Fa’afiu, a Samoan pastor and community leader in Papakura, led the Link4life Health Equity Campaign for Suicide Prevention, served as a member of the Pacific advisory unit for the Police in South Auckland and on the Counties Manukau Pacific Advisory Board.
To help support children’s resilience, he has written two children’s books which tackle bullying and identity issues, as well as the book Little Poppy (2017), which addresses the “tall poppy syndrome” in New Zealand society.
For high schoolers, he founded the the leadership workshop, Inspire, for high school leaders, and was a volunteer youth educator for Team Xtreme from 1999 to 2001, helping to educate 11- to 14-year-olds on how to deal with bullying, peer pressure and other life skills.
Fa’afiu has been a member of Planet Youth’s governance group since 2021, a prevention model to reduce substance use rates among young people in Papakura.
- PAUL MALPASS, for services to health
Paul Malpass is a specialist general surgeon and public health physician, who has been contributing to his community, district health boards, government agencies and health accreditation for more than 45 years.
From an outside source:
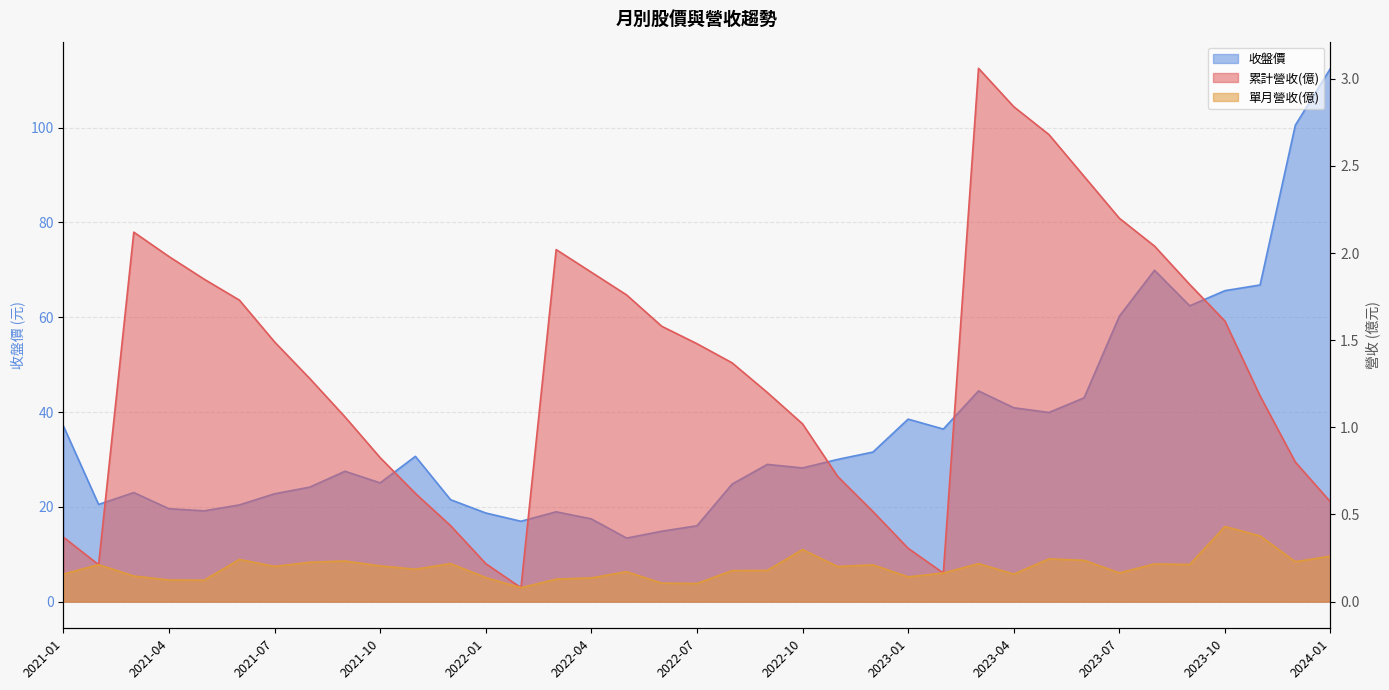

What is the difference between the maximum and second lowest values in the 單月營收(億) series?

0.3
He began as a general surgeon with the Royal Air Force in 1972, and worked at Taumarunui Hospital from 1976, including as surgeon superintendent until 1992. He was appointed surgical director to the Midland Regional Health Authority from 1992 to 2000.
While serving multiple terms at the Waikato District Health Board, he was a strong advocate for rural health needs. He was the chief medical officer of the Bay of Plenty District Health Board between 2001 and 2008.
Malpass was the inaugural head of the Bay of Plenty Multidisciplinary Clinical School in 2008, and was clinical director of Taupō Hospital from 2013 to 2017.
From 2018 to 2023, he was a member of the Te Whatu Ora Waikato Consumer Council, which promotes consumer involvement in health services, and served on the Taumarunui Oranga Tamariki Care and Protection Resource Panel from 2022 to 2023.
Honorary Officer of the New Zealand Order of Merit
- CLARE HUTCHINSON-DE RANITZ, for services to midwifery
Clare Hutchinson-de Ranitz was a founding member of the New Zealand College of Midwives in 1990 and became the inaugural lead maternity carer (LMC) in the Waikato region, following the Nurses Amendment Act 1991.
As a LMC from 1991 until 2022, she delivered more than 5000 babies and provided feedback and advice to the college to document her and her colleagues’ experiences.
She helped establish River Ridge Birth Centre in 1997 at Southern Cross Hospital in Hamilton to provide an alternative birthing option for women, other than hospital or home births.
When the centre closed in 2002, she set up River Ridge East Birth Centre (RREBC), a purpose-built primary birthing facility in Hamilton. She has overseen its operations since 2002, during which time more than 11,000 babies were born at the centre.
To provide lactation consultant services for free, she helped create the Hamilton Breastfeeding Trust, with ongoing funding support secured from supporters and organisations. As a member of the Waikato Maternity Quality and Safety Committee since 2009, she has contributed to quality improvements to maternity services.